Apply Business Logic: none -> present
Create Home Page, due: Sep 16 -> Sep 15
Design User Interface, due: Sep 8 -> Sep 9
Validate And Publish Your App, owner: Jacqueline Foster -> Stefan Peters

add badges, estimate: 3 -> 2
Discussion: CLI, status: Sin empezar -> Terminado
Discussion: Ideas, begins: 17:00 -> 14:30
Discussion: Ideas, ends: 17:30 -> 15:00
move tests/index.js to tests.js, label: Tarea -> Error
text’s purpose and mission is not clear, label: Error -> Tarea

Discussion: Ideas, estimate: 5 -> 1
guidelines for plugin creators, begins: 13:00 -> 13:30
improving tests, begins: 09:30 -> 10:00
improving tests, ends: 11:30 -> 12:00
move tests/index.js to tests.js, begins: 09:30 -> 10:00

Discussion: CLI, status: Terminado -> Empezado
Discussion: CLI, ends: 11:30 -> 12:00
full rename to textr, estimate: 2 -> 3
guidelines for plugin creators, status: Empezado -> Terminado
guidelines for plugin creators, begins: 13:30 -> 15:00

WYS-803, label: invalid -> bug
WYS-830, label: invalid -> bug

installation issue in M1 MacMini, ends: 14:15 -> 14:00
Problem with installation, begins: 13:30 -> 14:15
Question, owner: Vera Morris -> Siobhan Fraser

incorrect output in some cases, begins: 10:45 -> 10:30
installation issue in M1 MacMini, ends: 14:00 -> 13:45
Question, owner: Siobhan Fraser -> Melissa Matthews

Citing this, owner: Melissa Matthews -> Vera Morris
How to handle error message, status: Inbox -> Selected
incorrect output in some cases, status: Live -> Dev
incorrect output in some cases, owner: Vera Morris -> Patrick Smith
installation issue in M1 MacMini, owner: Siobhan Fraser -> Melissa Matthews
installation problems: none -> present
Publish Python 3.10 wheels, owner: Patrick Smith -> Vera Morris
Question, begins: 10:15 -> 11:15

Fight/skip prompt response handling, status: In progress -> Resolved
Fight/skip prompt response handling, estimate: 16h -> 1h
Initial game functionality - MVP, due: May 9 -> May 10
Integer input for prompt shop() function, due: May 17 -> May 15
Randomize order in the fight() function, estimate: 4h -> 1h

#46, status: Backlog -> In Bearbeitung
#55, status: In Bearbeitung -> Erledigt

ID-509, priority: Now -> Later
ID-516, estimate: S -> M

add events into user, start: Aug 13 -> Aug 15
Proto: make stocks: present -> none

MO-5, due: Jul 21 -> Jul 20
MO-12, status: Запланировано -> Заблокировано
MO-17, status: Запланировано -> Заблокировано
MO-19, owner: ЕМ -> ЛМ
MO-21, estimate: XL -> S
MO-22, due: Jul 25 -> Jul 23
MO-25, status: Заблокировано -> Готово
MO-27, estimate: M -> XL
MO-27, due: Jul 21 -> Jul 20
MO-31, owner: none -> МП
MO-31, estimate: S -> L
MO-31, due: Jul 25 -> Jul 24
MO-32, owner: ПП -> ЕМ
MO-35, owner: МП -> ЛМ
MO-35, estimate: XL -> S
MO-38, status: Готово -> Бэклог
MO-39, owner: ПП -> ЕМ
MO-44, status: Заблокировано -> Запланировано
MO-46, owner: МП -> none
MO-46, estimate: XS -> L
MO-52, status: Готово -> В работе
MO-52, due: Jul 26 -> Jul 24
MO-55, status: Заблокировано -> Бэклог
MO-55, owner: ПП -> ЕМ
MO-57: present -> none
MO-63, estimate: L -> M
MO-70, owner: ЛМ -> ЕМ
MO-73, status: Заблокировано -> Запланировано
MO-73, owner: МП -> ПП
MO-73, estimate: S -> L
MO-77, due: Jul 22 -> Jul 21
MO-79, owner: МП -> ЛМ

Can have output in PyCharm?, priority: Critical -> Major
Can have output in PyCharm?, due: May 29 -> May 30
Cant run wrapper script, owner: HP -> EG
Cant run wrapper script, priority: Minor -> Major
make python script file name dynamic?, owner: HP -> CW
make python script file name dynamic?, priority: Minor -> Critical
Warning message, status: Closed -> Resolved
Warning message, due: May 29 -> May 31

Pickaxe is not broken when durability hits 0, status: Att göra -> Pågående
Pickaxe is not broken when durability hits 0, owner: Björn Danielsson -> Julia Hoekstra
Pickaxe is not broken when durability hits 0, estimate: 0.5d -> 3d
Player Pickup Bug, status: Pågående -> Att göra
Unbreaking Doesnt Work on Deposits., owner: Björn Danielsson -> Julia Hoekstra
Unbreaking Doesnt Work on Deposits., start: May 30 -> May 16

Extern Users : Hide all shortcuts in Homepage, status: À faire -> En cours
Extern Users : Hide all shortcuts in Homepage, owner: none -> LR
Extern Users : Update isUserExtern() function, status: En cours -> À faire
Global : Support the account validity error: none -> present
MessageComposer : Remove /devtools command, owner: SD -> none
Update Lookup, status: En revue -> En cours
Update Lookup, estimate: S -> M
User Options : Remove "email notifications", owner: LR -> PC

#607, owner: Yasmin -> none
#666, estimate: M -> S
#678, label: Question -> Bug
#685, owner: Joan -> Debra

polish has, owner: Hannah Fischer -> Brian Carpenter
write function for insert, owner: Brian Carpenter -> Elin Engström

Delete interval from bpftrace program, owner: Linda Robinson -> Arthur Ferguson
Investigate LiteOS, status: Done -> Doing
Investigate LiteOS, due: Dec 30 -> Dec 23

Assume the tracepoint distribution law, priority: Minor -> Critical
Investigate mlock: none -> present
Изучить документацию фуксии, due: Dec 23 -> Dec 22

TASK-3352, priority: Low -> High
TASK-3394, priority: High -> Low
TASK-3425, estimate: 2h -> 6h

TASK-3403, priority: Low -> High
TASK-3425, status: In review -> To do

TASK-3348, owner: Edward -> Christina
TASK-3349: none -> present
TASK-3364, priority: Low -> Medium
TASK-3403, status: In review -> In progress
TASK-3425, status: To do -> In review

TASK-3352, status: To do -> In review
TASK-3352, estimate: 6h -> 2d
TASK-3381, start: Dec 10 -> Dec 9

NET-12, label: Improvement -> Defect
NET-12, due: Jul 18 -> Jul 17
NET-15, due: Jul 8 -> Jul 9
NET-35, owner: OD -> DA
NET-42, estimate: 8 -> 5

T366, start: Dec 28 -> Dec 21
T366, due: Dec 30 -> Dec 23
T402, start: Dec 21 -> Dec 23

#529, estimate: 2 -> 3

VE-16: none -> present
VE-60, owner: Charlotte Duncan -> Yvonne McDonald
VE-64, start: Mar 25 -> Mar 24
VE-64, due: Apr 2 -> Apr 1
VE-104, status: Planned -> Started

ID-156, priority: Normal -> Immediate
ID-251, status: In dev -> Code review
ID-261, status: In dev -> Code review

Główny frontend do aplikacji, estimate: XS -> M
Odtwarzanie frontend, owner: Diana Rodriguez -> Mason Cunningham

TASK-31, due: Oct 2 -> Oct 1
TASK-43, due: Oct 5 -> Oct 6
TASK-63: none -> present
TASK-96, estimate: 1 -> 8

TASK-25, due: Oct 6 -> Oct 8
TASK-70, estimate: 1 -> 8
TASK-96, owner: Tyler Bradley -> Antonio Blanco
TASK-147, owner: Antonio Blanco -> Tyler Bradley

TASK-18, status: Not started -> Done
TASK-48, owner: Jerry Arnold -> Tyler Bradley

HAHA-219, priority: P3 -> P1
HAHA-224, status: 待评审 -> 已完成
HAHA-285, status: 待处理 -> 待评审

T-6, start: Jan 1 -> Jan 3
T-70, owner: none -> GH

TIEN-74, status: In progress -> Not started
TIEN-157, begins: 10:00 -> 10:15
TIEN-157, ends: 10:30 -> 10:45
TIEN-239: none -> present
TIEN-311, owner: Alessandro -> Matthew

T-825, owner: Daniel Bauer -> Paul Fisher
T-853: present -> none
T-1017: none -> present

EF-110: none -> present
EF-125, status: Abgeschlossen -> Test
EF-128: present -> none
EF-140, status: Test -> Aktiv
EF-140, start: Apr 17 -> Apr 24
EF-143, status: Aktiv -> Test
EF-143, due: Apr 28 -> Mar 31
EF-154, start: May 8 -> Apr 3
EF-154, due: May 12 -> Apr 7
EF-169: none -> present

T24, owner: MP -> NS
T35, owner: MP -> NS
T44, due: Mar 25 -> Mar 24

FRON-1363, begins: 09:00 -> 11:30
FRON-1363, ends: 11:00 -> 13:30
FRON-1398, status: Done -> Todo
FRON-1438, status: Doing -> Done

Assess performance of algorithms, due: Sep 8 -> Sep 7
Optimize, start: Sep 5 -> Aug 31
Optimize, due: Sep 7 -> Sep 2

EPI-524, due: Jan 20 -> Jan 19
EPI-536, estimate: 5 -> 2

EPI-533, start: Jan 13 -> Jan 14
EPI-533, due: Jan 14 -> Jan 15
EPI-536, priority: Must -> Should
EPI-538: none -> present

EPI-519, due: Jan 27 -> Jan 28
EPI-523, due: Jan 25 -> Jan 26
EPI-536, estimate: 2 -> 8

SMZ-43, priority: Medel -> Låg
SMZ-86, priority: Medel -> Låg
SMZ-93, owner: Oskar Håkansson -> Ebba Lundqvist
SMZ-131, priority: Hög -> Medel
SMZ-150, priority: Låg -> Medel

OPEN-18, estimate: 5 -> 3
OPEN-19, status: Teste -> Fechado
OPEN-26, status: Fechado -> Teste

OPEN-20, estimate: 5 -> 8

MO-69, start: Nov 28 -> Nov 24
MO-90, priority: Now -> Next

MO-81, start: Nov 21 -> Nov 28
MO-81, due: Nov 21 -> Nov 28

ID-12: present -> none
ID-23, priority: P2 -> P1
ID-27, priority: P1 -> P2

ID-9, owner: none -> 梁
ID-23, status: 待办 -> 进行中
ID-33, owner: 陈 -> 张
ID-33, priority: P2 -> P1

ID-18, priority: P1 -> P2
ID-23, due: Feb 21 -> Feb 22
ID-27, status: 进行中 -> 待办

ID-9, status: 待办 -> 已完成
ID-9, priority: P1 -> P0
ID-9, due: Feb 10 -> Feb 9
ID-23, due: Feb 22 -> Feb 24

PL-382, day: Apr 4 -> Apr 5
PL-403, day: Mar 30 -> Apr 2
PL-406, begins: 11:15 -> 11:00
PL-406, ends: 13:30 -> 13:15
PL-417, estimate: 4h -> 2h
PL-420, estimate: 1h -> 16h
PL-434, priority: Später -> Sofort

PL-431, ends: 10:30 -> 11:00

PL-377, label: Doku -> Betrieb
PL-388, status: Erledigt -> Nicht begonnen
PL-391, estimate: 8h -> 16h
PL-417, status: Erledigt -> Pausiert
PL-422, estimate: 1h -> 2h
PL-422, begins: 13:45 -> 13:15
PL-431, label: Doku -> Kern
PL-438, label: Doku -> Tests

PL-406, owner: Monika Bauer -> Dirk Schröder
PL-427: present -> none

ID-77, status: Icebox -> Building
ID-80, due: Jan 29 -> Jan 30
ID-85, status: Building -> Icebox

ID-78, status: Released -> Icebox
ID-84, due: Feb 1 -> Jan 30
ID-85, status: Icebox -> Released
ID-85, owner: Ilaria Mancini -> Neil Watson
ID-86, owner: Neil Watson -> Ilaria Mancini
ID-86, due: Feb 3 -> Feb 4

* [What you will do]: Within the listing above, extract exactly the lines from the line with "MO-69, start: Nov 28 -> Nov 24" to the line with "ID-23, due: Feb 22 -> Feb 24", the two named lines included, and no others.

* [Response to the task]:
MO-69, start: Nov 28 -> Nov 24
MO-90, priority: Now -> Next

MO-81, start: Nov 21 -> Nov 28
MO-81, due: Nov 21 -> Nov 28

ID-12: present -> none
ID-23, priority: P2 -> P1
ID-27, priority: P1 -> P2

ID-9, owner: none -> 梁
ID-23, status: 待办 -> 进行中
ID-33, owner: 陈 -> 张
ID-33, priority: P2 -> P1

ID-18, priority: P1 -> P2
ID-23, due: Feb 21 -> Feb 22
ID-27, status: 进行中 -> 待办

ID-9, status: 待办 -> 已完成
ID-9, priority: P1 -> P0
ID-9, due: Feb 10 -> Feb 9
ID-23, due: Feb 22 -> Feb 24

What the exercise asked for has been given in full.